Eagle, a Houston-based wholesale gas and power marketer, is just the latest enterprise to be targeted by EDF as the international conglomerate seeks bargains in an energy patch rocked by troubles on Wall Street and beset by credit worries.

EDF Trading, which is owned 100% by EDF Group, trades in the international wholesale energy markets, buying and selling electricity, emissions, natural gas, coal, freight, biomass and oil, according to the company’s website. EDF Trading is one of the largest electricity traders in Europe, a leading European gas trader and one of the first traders to move into the global market for liquefied natural gas, it says.

EDF, Europe’s largest power producer, made a competing offer for Constellation Energy Group after a bid for the company was announced by MidAmerican Energy Holding Co. EDF International, a subsidiary of EDF SA, submitted a joint offer of $35/share together with Kohlberg Kravis Roberts & Co. LP and TPG Capital LP (see Daily GPI, Sept. 23a). Shareholders are now suing over the less-generous MidAmerican-Constellation deal (see Daily GPI, Sept. 26). EDF also has made a $22.9 billion bid for British Energy Group Plc, which among other things is the United Kingdom’s largest producer of nuclear power.

The removal of Eagle from the Barclays deal came among several other changes prior to its approval by Judge James Peck of the U.S. Bankruptcy Court for the Southern District of New York earlier in September (see Daily GPI, Sept 23b). Eagle Energy executives have not responded to calls from NGI.

Bentek Energy LLC recently noted in a pipeline capacity report that Eagle holds 60 transportation contracts on 12 pipelines and storage facilities for a total maximum daily quantity of 1.2 MMDth/d. “Over half of that total is on TransCanada’s ANR system, associated with market-area storage capacity,” Bentek said. TransCanada was one of numerous intervenors in the Lehman bankruptcy and sought to block the sale of Eagle to Barclays because the transaction might have given Barclays the ability to reject Eagle contracts even though Eagle itself has not declared bankruptcy.

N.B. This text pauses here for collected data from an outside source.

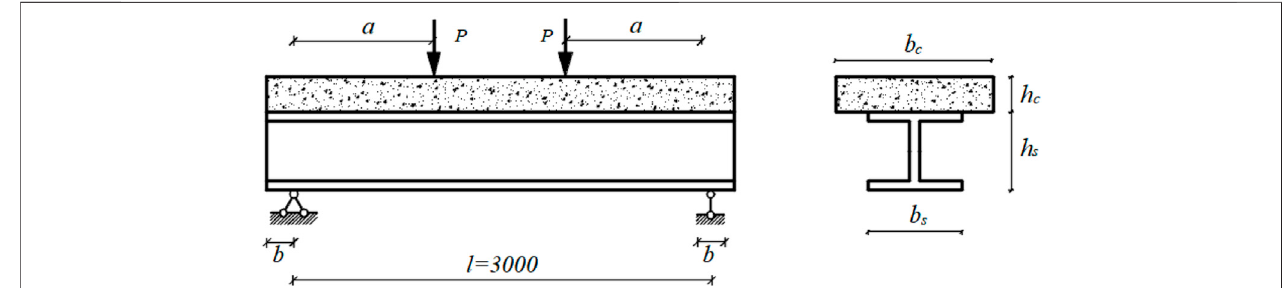
FIGURE 2 | Test specimen of the composite beam, Beam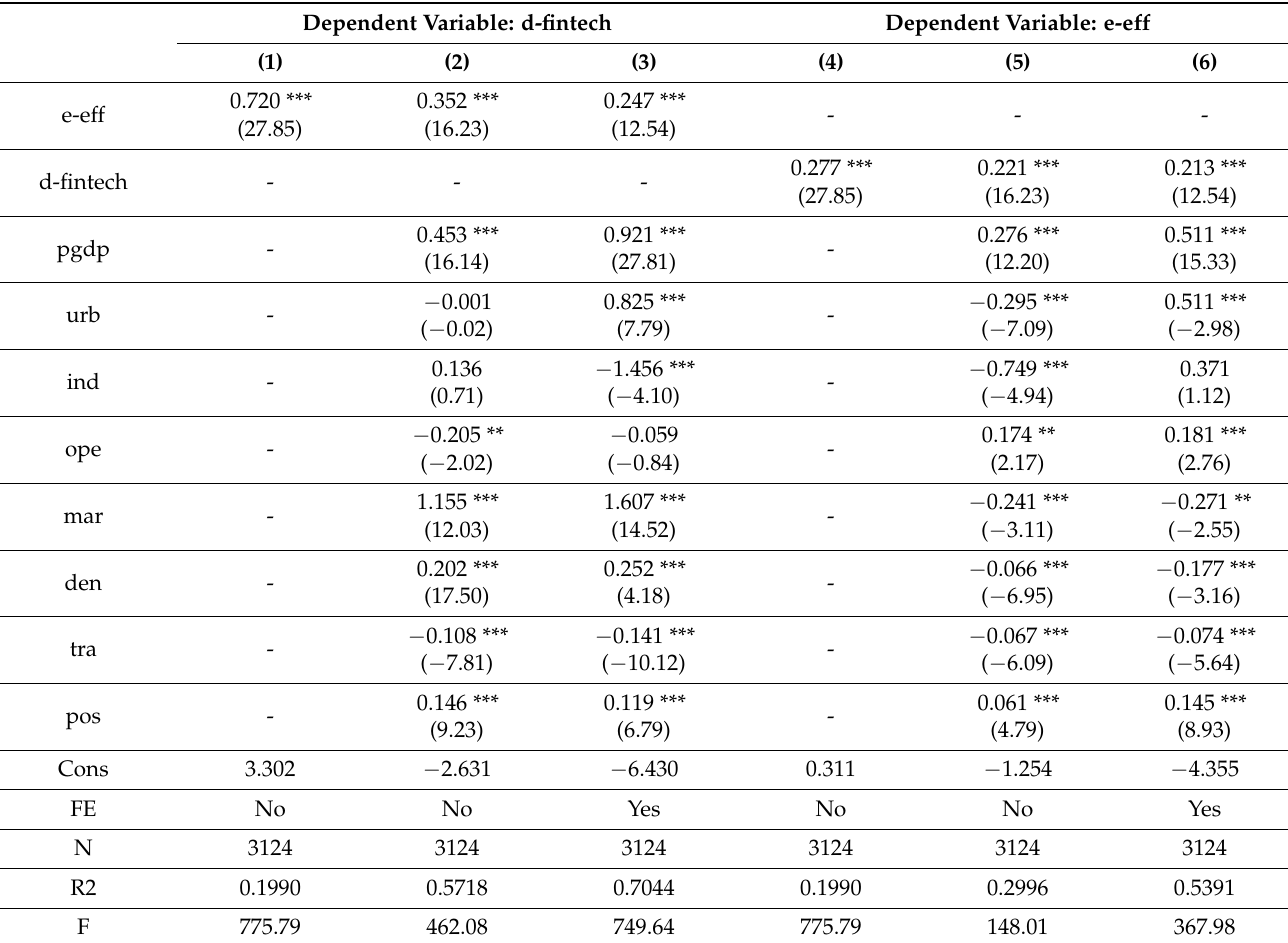
Table 4. Results of benchmark regression without spatial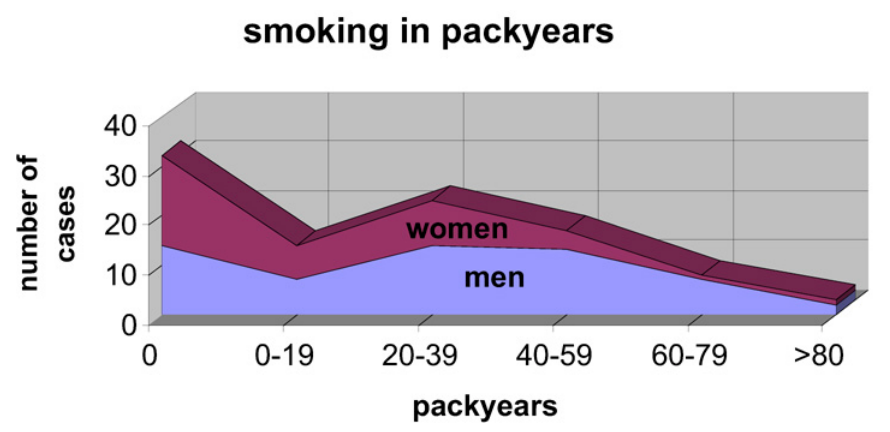
FIGURE 2. Amount of cigarette smoking of patients with pulmonary hamartomas (in pack years).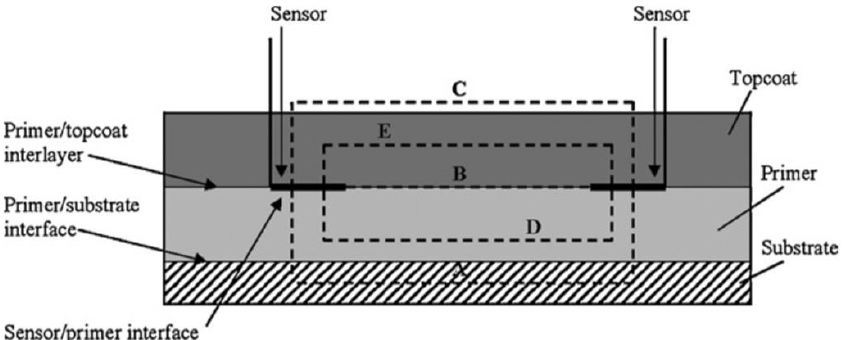
Figure 9. The schematics of a non-substrate two-electrode EIS measurement between two embedded electrodes and the five possible current flow pathways at low frequency, where, according to au- thors, “Path A involves passing through the electrode/coating interface, the base coating and the coating/substrate interface for each electrode and passing through the metal. Path B involves passing between the electrodes through the top coat/primer interlayer. Path C involves passage through the electrode/coating interface, the top coat of each electrode and passage through the electrolyte on the surface of the coating. Path D involves passage through the electrode/primer interface and through the primer, while Path E involves passage through the electrode/topcoat interface and through the topcoat”. Reprinted with permission from ref. [82], Elsevier,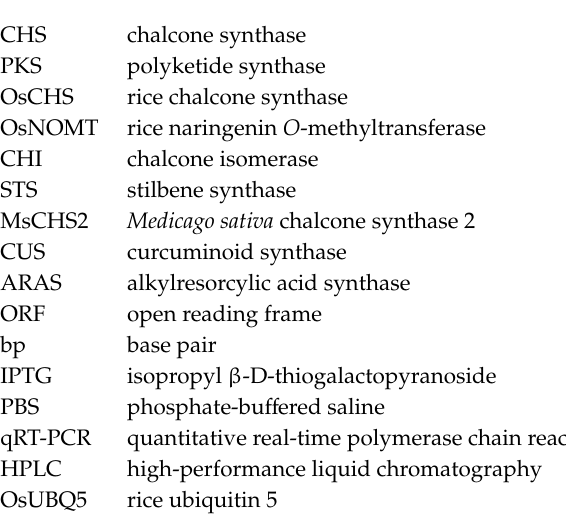
plant CHSs. Table S2. Primer sequences and PCR conditions for OsCHS cloning. Table S3. Primer sequences for quantitative real-time PCR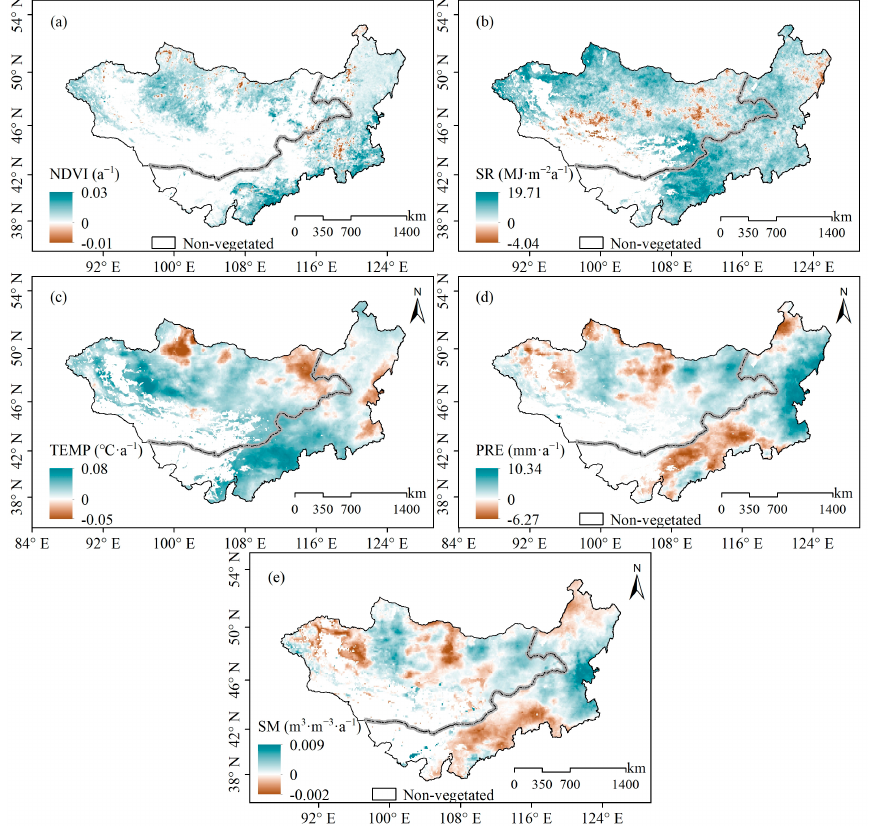
Figure 9. Spatial variations of NDVI ( a ); SR ( b ); TEMP ( c ); PRE ( d ); and SM ( e ) during the growing seasons from 2000 to 2019 in the MP.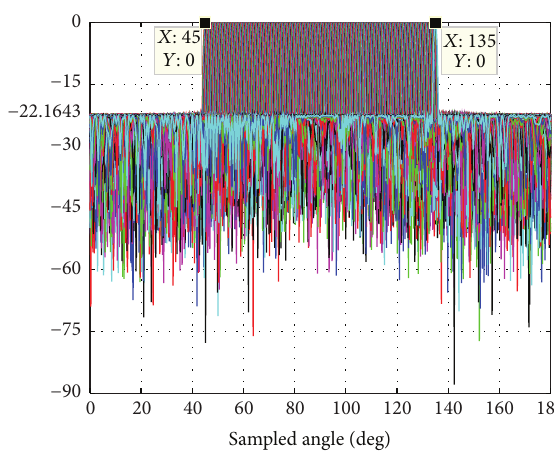
Figure 3: Beam pattern optimized by the proposed algorithm.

Lehman acquired the two-thirds of Eagle that it did not already own in May 2007 (see Daily GPI, May 10, 2007) after it acquired its first third of Eagle in 2006 (see Daily GPI, March 28, 2006). Eagle was formed by former Dynegy executives in 2003 (see Daily GPI, July 2, 2003) and manages and optimizes supply, transportation, transmission, load and storage portfolios on behalf of wholesale natural gas and power clients.